In a letter sent by the student group to SaharaReporters, NDDC has failed to fulfil the pledge made to the students in October 2016 which included the payment of tuition, travelling and living expenses.

Eight months after the pledge, not a dime has been paid by NDDC, the students said.

“We are indeed very weary of the long wait and dejected by the embarrassment this has caused us in our various universities abroad. The said scholarship funds were provided for in the 2016 budget, however, 5 months into 2017 we still have not been paid.
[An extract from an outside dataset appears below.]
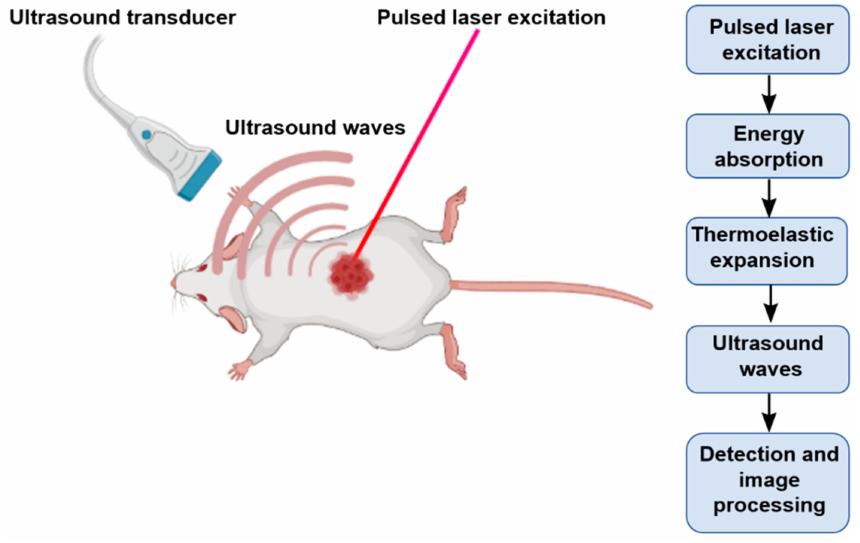
Figure 1. Schematic illustration of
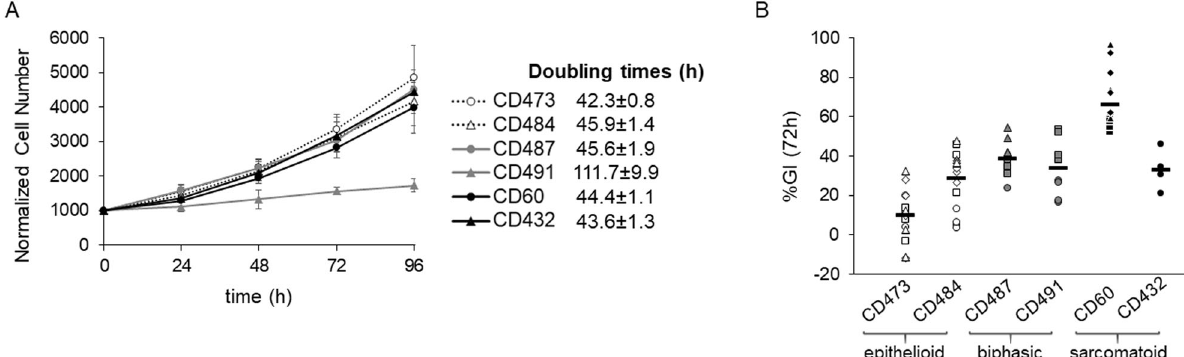
Fig. 1 Cell growth in control conditions and TTTFields antiproliferative effect. A Growth curves of MPM cell lines in normal culture conditions. Cell growth was monitored by counting the cells with a Coulter Counter every 24 h for 4 days. Each symbol represents the mean of at least four technical replicates of two independent experiments with its standard deviations. Calculated doubling times are shown by the respective cell line. B Growth inhibitory effects at 72 h of treatment (%GI (72 h)), calculated as the ratio of the growth rate of treated to control samples. Each symbol represents one replicate, while different symbols in the same data set are used to identify independent biological repeated experiments. Black lines represent the mean value of each data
One can only imagine that the delay is deliberate to enrich the pockets of those causing the needless delays,” one of the students wrote anonymously to SaharaReporters.

In December 2016, some of the students paid a visit to the Commission in Nigeria seeking to get an update on the payment.
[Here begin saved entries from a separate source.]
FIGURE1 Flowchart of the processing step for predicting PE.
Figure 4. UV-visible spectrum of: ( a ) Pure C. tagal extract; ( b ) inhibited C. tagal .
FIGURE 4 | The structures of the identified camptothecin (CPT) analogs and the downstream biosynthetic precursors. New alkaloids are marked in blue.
“We were told that the funds were being processed and promised that it shall be disbursed soonest.”

That promise remains unkept.

Last month some of the students protested by going on hunger strike, and NDDC paid 32 scholars out of the 200 awardees, keeping the remaining 168 students in delayed expectation.

The students said they are still shocked that their country can desert them in a foreign land for eight months without survival means.

While some of the students are already denied admission because of the non-reliance of the NDDC award letters by their institutions, others may soon lose studentship and immigrant status in their host countries, they said.

Despite the default, NDDC has again announced the 2017 scholarship program on its tweeter page, calling for applicants who applied to study Medicine, Geosciences, Agricultural Sciences, Information Technology, Engineering, Law, Environmental Sciences and management Sciences.

SaharaReporters is yet to get a response from Director, Education, Health and Social Services (NDDC) who supervises the scheme.

The students have however appealed to the presidency for a quick intervention.